Tiago Queiroz/Estadão
Tiago Queiroz/Estadão

Ao som do axé, bloco no Largo da Batata atrai milhares

Ma-Que-Bloco agitou foliões com sucesso do Chiclete com Banana e Banda Eva; a R$ 10, tiara com chifre de unicórnio esgotou em ponto de ambulante

Felipe Resk, O Estado de S.Paulo

25 Fevereiro 2017 | 19h57

SÃO PAULO - Milhares de pessoas lotaram o Largo da Batata, região de Pinheiros, na zona oeste da capital, para a festa do Ma-Que-Bloco neste sábado, 25. Em seu terceiro desfile no carnaval de São Paulo, o trio elétrico agitou os foliões principalmente com clássicos do axé. Com o espaço lotado, alguns foliões subiram em contêineres, bancas de revista e pontos de ônibus, que por minutos se transformaram em camarotes do bloco.

A maior parte do público era composta por jovens em idade universitária, que pulavam ao som de covers de Chiclete com Banana e Banda Eva. No repertório do trio elétrico, que anunciou nas redes sociais um festa eclética, também incluía sambas e até o hit do carnaval passado, "Tá Tranquilo, Tá Favorável", de Mc Bin Laden.

O clima era de pegação e quase todos desfilavam com latas de cerveja ou "geladinhos alcoólicos", vendidos a R$ 5. Difícil era passar mais de cinco minutos sem ouvir um grupo de meninas ou meninos gritar: "Beija! Beija! Beija!" Pouco depois das 17h, uma garota puxava a outra  mão. "Ja bebi. Tô pronta para pegar todo mundo", disse, rindo. "Amiga, eu já estou em Nárnia", respondeu.

O trio elétrico parou de tocar ao menos uma vez por causa de tumulto na confusão. "Sem brigar, galera, vamos ficar na paz. Vamos vaiar a briga até parar", pediu um dos músicos. No cruzamento da Cardeal Arcoverde com a Cunha Gago, um rapaz também foi agredido por um segurança de uma casa noturna e foi socorrido ao pronto socorro de Pinheiros.

Muitos foliões também estavam fantasiados - a mais comum era de unicórnio. "Vendi tudo que eu trouxe", disse o ambulante Ailton Silva, de 27 anos, que duas horas após o começo da festa não tinha mais a tiara com chifre de unicórnio no estoque. A peça saía a R$ 10. "Mas até por R$ 15 a gente consegue vender."

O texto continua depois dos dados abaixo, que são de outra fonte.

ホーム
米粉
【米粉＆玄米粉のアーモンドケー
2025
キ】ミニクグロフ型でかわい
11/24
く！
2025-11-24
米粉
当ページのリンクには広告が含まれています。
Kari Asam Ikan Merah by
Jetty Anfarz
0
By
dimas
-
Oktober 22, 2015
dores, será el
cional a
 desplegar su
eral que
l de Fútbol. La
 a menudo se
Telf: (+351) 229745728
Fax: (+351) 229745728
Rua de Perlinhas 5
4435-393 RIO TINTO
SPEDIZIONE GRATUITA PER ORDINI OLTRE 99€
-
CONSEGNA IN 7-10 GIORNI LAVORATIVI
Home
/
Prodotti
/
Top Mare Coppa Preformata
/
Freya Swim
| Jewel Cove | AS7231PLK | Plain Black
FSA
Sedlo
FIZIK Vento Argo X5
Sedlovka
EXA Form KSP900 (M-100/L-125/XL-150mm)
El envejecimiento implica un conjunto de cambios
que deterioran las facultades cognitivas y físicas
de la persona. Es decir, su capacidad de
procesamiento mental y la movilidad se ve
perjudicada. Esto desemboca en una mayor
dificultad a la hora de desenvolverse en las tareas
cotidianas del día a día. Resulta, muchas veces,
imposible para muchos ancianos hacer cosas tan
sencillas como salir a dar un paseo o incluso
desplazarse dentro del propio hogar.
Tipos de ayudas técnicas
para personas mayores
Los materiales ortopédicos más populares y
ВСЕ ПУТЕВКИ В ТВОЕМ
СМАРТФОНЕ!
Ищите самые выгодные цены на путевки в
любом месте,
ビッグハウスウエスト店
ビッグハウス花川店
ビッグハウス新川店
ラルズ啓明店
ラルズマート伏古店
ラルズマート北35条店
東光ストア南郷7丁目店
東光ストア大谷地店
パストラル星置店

Dispersão. Mesmo com palco montado para atrair foliões após o desfile de blocos no Largo da Batata, em Pinheiros, zona oeste da capital, ruas da região ficaram lotadas após o horário de dispersão, que deveria ser às 20h deste sábado, segundo programação da Prefeitura. A Polícia Militar não interveio e, até o momento, não há registro de confronto.

O trio elétrico do Ma-Que-Bloco só parou de tocar às 20h15, após o limiter permitido pela subprefeitura de Pinheiros. Às 20h30, foliões começavam a deixar o Largo, mas a praça e ruas adjacentes, entre elas a Cardeal Arcoverde, continuava lotada. Nas primeiras quadras da rua, havia apenas uma viatura da Companhia de Engenharia de Tráfego  (CET), mas nenhuma da PM.

A reportagem tambem presenciou uma briga no Largo da Batata, por volta das 20h. Houve gritaria e corre-corre, mas o tumulto foi apartado pelos próprios foliões. Nenhum policial apareceu.

A aposta da Prefeitura para evitar tumultos registrados em anos anteriores durante a dispersão foi intalar um palco no Largo da Batata, com  programação das 19h as 23h. Entre os shows deste sábado, está Tulipa Ruiz e Céu. A área do palco, no entanto, não comporta todos os foliões que foram ao bloco.